Abigail Martin is grateful for the life-saving drugs her 22-month-old son Aston takes for his epileptic seizures, but the listed price — $180,000 for an eight-week treatment — leaves the Miami Twp. mother shaking her head.

“For Aston they are life-saving drugs that if he didn’t have them he’d be having seizures and that could kill him,” Martin said. “It’s not just, ‘I have heartburn and I need some Prilosec.’ It’s the fact that something that is saving my child is so expensive.”

Fortunately for Martin, her insurance plan covered most of the cost, leaving her to pay the $5,000 deductible. But the drug industry has drawn ire for the high cost of specialty drugs like the one Aston takes — injectable H.P. Acthar Gel.

READ MORE:3 reasons prescription drugs cost so much

Even with insurance some drug prices are out of reach for those who need them.

H.P. Acthar Gel is known as an orphan drug, or a highly-specialized medication used to treat one or a handful of rare conditions affecting fewer than 200,000 patients.

“There’s one company that makes it,” Abigail Martin said. “They don’t have a competitor.”

VIDEO: How do drug prices get set?

The profit margins on these drugs are so slim — and the demand so small — there is little incentive for companies to develop cheaper generics, industry experts say. That means families often have little choice but to pay up. After all, if a life is at stake, not getting the drug is hardly an option.
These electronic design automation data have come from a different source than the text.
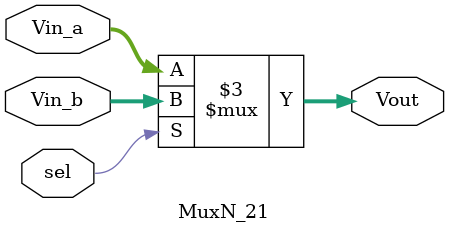
<source format=v>
`timescale 1ns / 1ps


module MuxN_21 #(parameter N = 32) (
        Vin_a,  // sel = 0
        Vin_b,  // sel = 1
        sel,
        Vout
    );
    
    input [N-1:0] Vin_a, Vin_b;
    input sel;
    output [N-1:0] Vout;
    reg [N-1:0] Vout;
    
    always @(Vin_a, Vin_b, sel) begin
        if (sel) 
            Vout <= Vin_b;
        else
            Vout <= Vin_a;
    end
    
endmodule

</source>
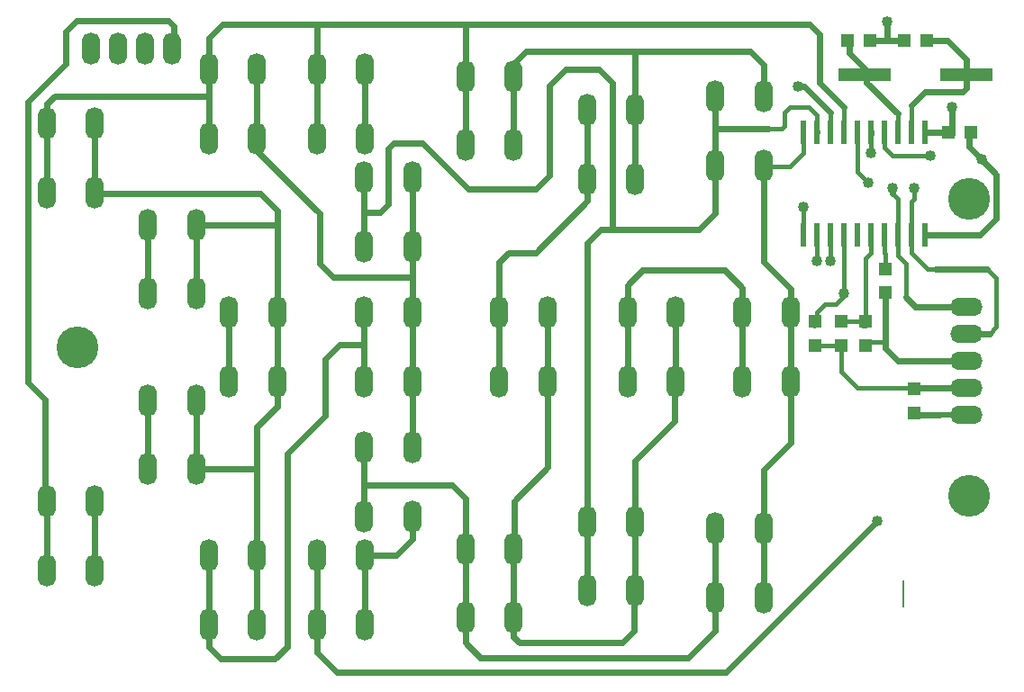
<source format=gtl>
%FSTAX24Y24*%
%MOIN*%
G70*
G01*
G75*
G04 Layer_Physical_Order=1*
G04 Layer_Color=255*
%ADD10R,0.0050X0.1000*%
%ADD11R,0.0500X0.0500*%
%ADD12R,0.0500X0.0500*%
%ADD13R,0.1969X0.0480*%
%ADD14R,0.0240X0.0870*%
%ADD15R,0.0240X0.0870*%
%ADD16C,0.0240*%
%ADD17C,0.0200*%
%ADD18C,0.0160*%
%ADD19C,0.0120*%
%ADD20O,0.0679X0.1200*%
%ADD21O,0.1200X0.0679*%
%ADD22C,0.1550*%
%ADD23C,0.0400*%
D10*
X042809Y013349D02*
D03*
D11*
X04215Y02537D02*
D03*
Y02453D02*
D03*
X03955Y02255D02*
D03*
Y02345D02*
D03*
X0405Y02255D02*
D03*
Y02345D02*
D03*
X0414D02*
D03*
Y02255D02*
D03*
X0432Y02095D02*
D03*
Y02005D02*
D03*
D12*
X04448Y03045D02*
D03*
X04532D02*
D03*
X04367Y03385D02*
D03*
X04283D02*
D03*
X04073D02*
D03*
X04157D02*
D03*
D13*
X041365Y0326D02*
D03*
X045135D02*
D03*
D14*
X0431Y03045D02*
D03*
X0426D02*
D03*
X0391D02*
D03*
X0396D02*
D03*
X0401D02*
D03*
X0406D02*
D03*
X0411D02*
D03*
X0416D02*
D03*
X0421D02*
D03*
X0436Y02665D02*
D03*
X0431D02*
D03*
X0426D02*
D03*
X0421D02*
D03*
X0416D02*
D03*
X0411D02*
D03*
X0406D02*
D03*
X0401D02*
D03*
X0396D02*
D03*
X0391D02*
D03*
D15*
X0436Y03045D02*
D03*
D16*
X045Y03195D02*
X045135Y032085D01*
X0436Y03195D02*
X045D01*
X0431Y03145D02*
X0436Y03195D01*
X0422Y03385D02*
X04283D01*
X0422D02*
Y03455D01*
X04445Y03385D02*
X045135Y033165D01*
X04367Y03385D02*
X04445D01*
X045135Y0326D02*
Y033165D01*
X04359Y03385D02*
X04367D01*
X045135Y032085D02*
Y0326D01*
X04082Y03339D02*
X04145Y03276D01*
Y0323D02*
X0426Y03115D01*
X04145Y0323D02*
Y03276D01*
X0415Y03385D02*
X0422D01*
X04337Y02D02*
X04415D01*
X0432Y02017D02*
X04337Y02D01*
X04336Y021D02*
X04515D01*
X0436Y03045D02*
X04457D01*
X0446D01*
Y0304D02*
Y03045D01*
Y0305D01*
Y0314D01*
X01111Y01422D02*
Y01678D01*
X01105Y01684D02*
X01111Y01678D01*
X04524Y02992D02*
Y03045D01*
Y02992D02*
X0457Y02945D01*
X04215Y0226D02*
Y02453D01*
Y02245D02*
Y0226D01*
Y02245D02*
X0426Y022D01*
X04515D01*
X0452D01*
X01105Y01684D02*
Y02055D01*
X0104Y0212D02*
X01105Y02055D01*
X0104Y0212D02*
Y0316D01*
X0118Y033D01*
Y0342D01*
X0122Y0346D01*
X0156D01*
X0158Y0344D01*
Y0336D02*
Y0344D01*
X01575Y03355D02*
X0158Y0336D01*
X0436Y02665D02*
X04565D01*
X04082Y03339D02*
Y03385D01*
X04515Y023D02*
X046D01*
X0429Y02435D02*
X04293Y02433D01*
X04325Y024D01*
X04515D01*
X0424Y0282D02*
Y0284D01*
X01111Y02822D02*
Y03078D01*
X01709Y0328D02*
X01711Y03278D01*
Y03396D01*
X0176Y03445D01*
X0211Y03279D02*
X02111Y03278D01*
X01711Y03022D02*
Y0318D01*
Y03278D01*
X02111Y03022D02*
Y03278D01*
X02661Y02997D02*
Y03249D01*
X0266Y0325D02*
X02661Y03249D01*
X0266Y0325D02*
Y0341D01*
X0176Y03445D02*
X02105D01*
X0211Y03279D02*
Y0344D01*
X02105Y03445D02*
X0211Y0344D01*
X02105Y03445D02*
X0266D01*
X03935D01*
X0397Y0341D01*
X02661Y03253D02*
Y03444D01*
X0266Y03445D02*
X02661Y03444D01*
X01111Y03078D02*
Y03151D01*
X0114Y0318D01*
X01711D01*
X0397Y0323D02*
Y0341D01*
Y0323D02*
X0406Y0314D01*
X02111Y01222D02*
Y01478D01*
X01786Y02122D02*
Y02378D01*
X03111Y02872D02*
Y03128D01*
Y02791D02*
Y02872D01*
X0292Y026D02*
X03111Y02791D01*
X0282Y026D02*
X0292D01*
X02785Y02565D02*
X0282Y026D01*
X02785Y02379D02*
Y02565D01*
Y02379D02*
X02786Y02378D01*
Y02122D02*
Y02378D01*
X02111Y01119D02*
Y01222D01*
Y01119D02*
X02185Y01045D01*
X02565D01*
X01486Y02447D02*
Y02703D01*
X02286Y0174D02*
X0261D01*
X02286Y01622D02*
Y0174D01*
Y01878D01*
X0416Y03045D02*
Y0305D01*
Y0304D02*
Y03045D01*
X0261Y0174D02*
X0266Y0169D01*
X02661Y01154D02*
Y01247D01*
Y01154D02*
X02715Y011D01*
X03485D01*
X03585Y012D01*
Y01321D01*
X03586Y01322D01*
X02661Y01247D02*
Y01503D01*
X0266Y01504D02*
Y0169D01*
Y01504D02*
X02661Y01503D01*
X03586Y01322D02*
Y01578D01*
Y0158D01*
Y01584D01*
X03585Y01585D02*
X03586Y01584D01*
X03261Y02122D02*
Y02378D01*
X03686Y02122D02*
Y02378D01*
Y02469D01*
X0362Y02535D02*
X03686Y02469D01*
X03315Y02535D02*
X0362D01*
X0326Y0248D02*
X03315Y02535D01*
X0326Y02379D02*
Y0248D01*
Y02379D02*
X03261Y02378D01*
X01711Y01222D02*
Y01478D01*
Y01221D02*
Y01222D01*
X0171Y0122D02*
X01711Y01221D01*
X0171Y0122D02*
Y01225D01*
Y0114D02*
Y0122D01*
Y0114D02*
X01755Y01095D01*
X01955D01*
X02Y0114D01*
Y01855D01*
X0214Y01995D01*
Y02205D01*
X02195Y0226D01*
X02286D02*
Y02378D01*
X02195Y0226D02*
X0228D01*
X02286D01*
Y02122D02*
Y02254D01*
X0228Y0226D02*
X02286Y02254D01*
X03915Y03215D02*
X0401Y0312D01*
X0389Y03215D02*
X03915D01*
X03111Y01347D02*
Y01603D01*
X03586Y02922D02*
Y0306D01*
Y03178D01*
X02286Y02622D02*
Y02745D01*
Y02878D01*
X03586Y02746D02*
Y02922D01*
X03525Y02685D02*
X03586Y02746D01*
X032Y02685D02*
X03525D01*
X0316D02*
X032D01*
X03205Y0269D02*
Y0323D01*
X03155Y0328D02*
X03205Y0323D01*
X0303Y0328D02*
X03155D01*
X0297Y0322D02*
X0303Y0328D01*
X0297Y02885D02*
Y0322D01*
X0292Y02835D02*
X0297Y02885D01*
X0267Y02835D02*
X0292D01*
X025Y03005D02*
X0267Y02835D01*
X02395Y03005D02*
X025D01*
X02375Y02985D02*
X02395Y03005D01*
X02375Y0278D02*
Y02985D01*
X02345Y0275D02*
X02375Y0278D01*
X02291Y0275D02*
X02345D01*
X02286Y02745D02*
X02291Y0275D01*
X03111Y01603D02*
Y02636D01*
X0316Y02685D01*
X032D02*
X03205Y0269D01*
X03586Y0306D02*
X0378D01*
X0396Y03045D02*
Y0305D01*
X01486Y01797D02*
Y02053D01*
X01289Y01422D02*
Y01678D01*
X03764Y01322D02*
Y01578D01*
Y01794D01*
X03865Y01895D01*
Y02121D01*
X03864Y02122D02*
X03865Y02121D01*
X03864Y02122D02*
Y02378D01*
X02839Y02997D02*
Y03253D01*
Y03299D01*
X02885Y03345D01*
X03285D01*
X03715D01*
X03765Y03295D01*
Y03179D02*
Y03295D01*
X03764Y03178D02*
X03765Y03179D01*
X03289Y02872D02*
Y03128D01*
Y03341D01*
X03285Y03345D02*
X03289Y03341D01*
X03864Y02378D02*
Y02466D01*
X03765Y02565D02*
X03864Y02466D01*
X03765Y02565D02*
Y02925D01*
X03439Y02122D02*
X0344Y02121D01*
X03439Y02122D02*
Y02378D01*
X02289Y03022D02*
Y03278D01*
X02964Y02122D02*
Y02378D01*
X02839Y01247D02*
Y01503D01*
Y01176D02*
Y01247D01*
Y01176D02*
X0286Y01155D01*
X0324D01*
X03285Y012D01*
Y01343D01*
X03289Y01347D01*
Y01603D01*
Y01829D01*
X03435Y01975D01*
Y02118D01*
X03439Y02122D01*
X02964Y01804D02*
Y02122D01*
X0284Y0168D02*
X02964Y01804D01*
X0284Y01504D02*
Y0168D01*
X02839Y01503D02*
X0284Y01504D01*
X02289Y01222D02*
Y01478D01*
X02403D01*
X02465Y0154D01*
Y01621D01*
X02464Y01622D02*
X02465Y01621D01*
X02464Y01878D02*
Y02122D01*
Y02378D01*
Y02505D01*
Y02622D01*
Y02878D01*
X01889Y03022D02*
Y03278D01*
Y02976D02*
Y03022D01*
Y02976D02*
X0212Y02745D01*
Y0256D02*
Y02745D01*
Y0256D02*
X0217Y0251D01*
X02459D01*
X02464Y02505D01*
X01889Y01478D02*
Y0179D01*
Y01954D01*
X01965Y0203D02*
Y0212D01*
Y02121D01*
X01964Y027D02*
Y02756D01*
X019Y0282D02*
X01964Y02756D01*
X01291Y0282D02*
X019D01*
X01289Y02822D02*
X01291Y0282D01*
X01664Y02447D02*
Y02703D01*
X01961D01*
X01964Y027D01*
X01882Y01797D02*
X01889Y0179D01*
X01289Y02822D02*
Y03078D01*
X01889Y01222D02*
Y01478D01*
X01664Y01797D02*
Y02053D01*
X01964Y02122D02*
Y02378D01*
X01664Y01797D02*
X01882D01*
X01964Y02378D02*
Y027D01*
X01889Y01954D02*
X01965Y0203D01*
X03625Y01045D02*
X04185Y01605D01*
X02565Y01045D02*
X03625D01*
X04565Y02665D02*
X04626Y02726D01*
Y02889D01*
X0457Y02945D02*
X04626Y02889D01*
X044Y0254D02*
X0459D01*
D17*
X04283Y03385D02*
X04292D01*
X0415Y0338D02*
Y0339D01*
X04457Y03045D02*
X0446Y0305D01*
X04149Y03385D02*
X0415Y0339D01*
X04415Y02D02*
X04515D01*
X0266Y0325D02*
X02661Y03253D01*
X01711Y01222D02*
X0172Y0122D01*
X0171D02*
X0172D01*
D18*
X0429Y0243D02*
Y0256D01*
X0426Y0259D02*
X0429Y0256D01*
X0426Y0259D02*
Y02665D01*
X0403Y0241D02*
X0406Y0244D01*
X0399Y0241D02*
X0403D01*
X0396Y0238D02*
X0399Y0241D01*
X0406Y02334D02*
X04071Y02345D01*
X0414D01*
X0413Y0233D02*
X0414D01*
X04035Y02255D02*
X0405Y0224D01*
Y0216D02*
Y0224D01*
X03972Y02255D02*
X04035D01*
X0396Y02267D02*
X03972Y02255D01*
X0411Y021D02*
X04336D01*
X0405Y0216D02*
X0411Y021D01*
X0414Y02267D02*
X04209D01*
X04215Y0226D01*
X0424Y0296D02*
X0438D01*
X0421Y0299D02*
Y03045D01*
Y0299D02*
X0424Y0296D01*
X0431Y03045D02*
Y03145D01*
X0426Y03045D02*
Y03115D01*
X0431Y026D02*
Y02665D01*
X0432Y028D02*
Y0284D01*
X0431Y02665D02*
Y0279D01*
X0432Y028D01*
X0431Y026D02*
X0437Y0254D01*
X044D01*
X0424Y0282D02*
X0426Y028D01*
Y02665D02*
Y028D01*
X04215Y02537D02*
Y02595D01*
X0421Y026D02*
X04215Y02595D01*
X0421Y026D02*
Y02665D01*
Y0267D01*
X0406Y03045D02*
Y0314D01*
X0411Y029D02*
Y03045D01*
Y029D02*
X0415Y0286D01*
X0416Y0297D02*
Y0304D01*
X0401Y03045D02*
Y0312D01*
X0396Y0305D02*
Y0311D01*
X0393Y0314D02*
X0396Y0311D01*
X0386Y0314D02*
X0393D01*
X0384Y0312D02*
X0386Y0314D01*
X0384Y0307D02*
Y0312D01*
X0383Y0306D02*
X0384Y0307D01*
X0378Y0306D02*
X0383D01*
X0406Y0245D02*
Y02665D01*
Y0244D02*
Y0245D01*
X0396Y0235D02*
Y0238D01*
X03955Y02345D02*
X0396Y0235D01*
X0395Y0234D02*
X03955Y02345D01*
X0395Y0233D02*
Y0234D01*
X0391Y0297D02*
Y03045D01*
X0386Y0292D02*
X0391Y0297D01*
X03766Y0292D02*
X0386D01*
X03764Y02922D02*
X03766Y0292D01*
X03764Y02922D02*
Y02924D01*
X03765Y02925D01*
X0391Y02665D02*
Y0277D01*
X0396Y0257D02*
Y02665D01*
X0401Y0257D02*
Y02665D01*
X0414Y02334D02*
Y0258D01*
X0416Y026D01*
Y02665D01*
X046Y023D02*
X04625Y02325D01*
Y02505D01*
X0459Y0254D02*
X04625Y02505D01*
D19*
X0429Y0243D02*
X04293Y02433D01*
X03586Y01578D02*
X0359Y0158D01*
X03586D02*
X0359D01*
X03955Y02334D02*
X0396Y0234D01*
X03955Y02345D02*
X0396Y0234D01*
X01964Y02122D02*
X0197Y0212D01*
X01965D02*
X0197D01*
X0414Y0233D02*
Y02334D01*
D20*
X01275Y03355D02*
D03*
X01375D02*
D03*
X01475D02*
D03*
X01575D02*
D03*
X01111Y02822D02*
D03*
X01289D02*
D03*
X01111Y03078D02*
D03*
X01289D02*
D03*
X01111Y01422D02*
D03*
X01289D02*
D03*
X01111Y01678D02*
D03*
X01289D02*
D03*
X03586Y02922D02*
D03*
X03764D02*
D03*
X03586Y03178D02*
D03*
X03764D02*
D03*
X03686Y02122D02*
D03*
X03864D02*
D03*
X03686Y02378D02*
D03*
X03864D02*
D03*
X03586Y01322D02*
D03*
X03764D02*
D03*
X03586Y01578D02*
D03*
X03764D02*
D03*
X03111Y02872D02*
D03*
X03289D02*
D03*
X03111Y03128D02*
D03*
X03289D02*
D03*
X02661Y02997D02*
D03*
X02839D02*
D03*
X02661Y03253D02*
D03*
X02839D02*
D03*
X03111Y01347D02*
D03*
X03289D02*
D03*
X03111Y01603D02*
D03*
X03289D02*
D03*
X03261Y02122D02*
D03*
X03439D02*
D03*
X03261Y02378D02*
D03*
X03439D02*
D03*
X02786Y02122D02*
D03*
X02964D02*
D03*
X02786Y02378D02*
D03*
X02964D02*
D03*
X02661Y01247D02*
D03*
X02839D02*
D03*
X02661Y01503D02*
D03*
X02839D02*
D03*
X02111Y03022D02*
D03*
X02289D02*
D03*
X02111Y03278D02*
D03*
X02289D02*
D03*
X02286Y02622D02*
D03*
X02464D02*
D03*
X02286Y02878D02*
D03*
X02464D02*
D03*
X02286Y02122D02*
D03*
X02464D02*
D03*
X02286Y02378D02*
D03*
X02464D02*
D03*
X02286Y01622D02*
D03*
X02464D02*
D03*
X02286Y01878D02*
D03*
X02464D02*
D03*
X02111Y01222D02*
D03*
X02289D02*
D03*
X02111Y01478D02*
D03*
X02289D02*
D03*
X01711Y03022D02*
D03*
X01889D02*
D03*
X01711Y03278D02*
D03*
X01889D02*
D03*
X01786Y02122D02*
D03*
X01964D02*
D03*
X01786Y02378D02*
D03*
X01964D02*
D03*
X01711Y01222D02*
D03*
X01889D02*
D03*
X01711Y01478D02*
D03*
X01889D02*
D03*
X01486Y02447D02*
D03*
X01664D02*
D03*
X01486Y02703D02*
D03*
X01664D02*
D03*
X01486Y01797D02*
D03*
X01664D02*
D03*
X01486Y02053D02*
D03*
X01664D02*
D03*
D21*
X04515Y02D02*
D03*
Y021D02*
D03*
Y022D02*
D03*
Y023D02*
D03*
Y024D02*
D03*
D22*
X04525Y017D02*
D03*
Y028D02*
D03*
X01225Y0225D02*
D03*
D23*
X0446Y0314D02*
D03*
X0457Y02945D02*
D03*
X0422Y03455D02*
D03*
X0438Y0296D02*
D03*
X0432Y0284D02*
D03*
X0424D02*
D03*
X0415Y0286D02*
D03*
X04185Y01605D02*
D03*
X0416Y0297D02*
D03*
X0389Y03215D02*
D03*
X0406Y0245D02*
D03*
X0391Y0277D02*
D03*
X0396Y0257D02*
D03*
X0401D02*
D03*
M02*

</source>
Aston Martin is one of those patients whose life is at stake. His spasms, if left untreated, could cause developmental delays and even death. He was having 50 to 100 small seizures daily before the treatment, and is now down to just a few a day.

His mother said he’s a different kid after the medicine but she worries about the cost if he were to need another round of treatment.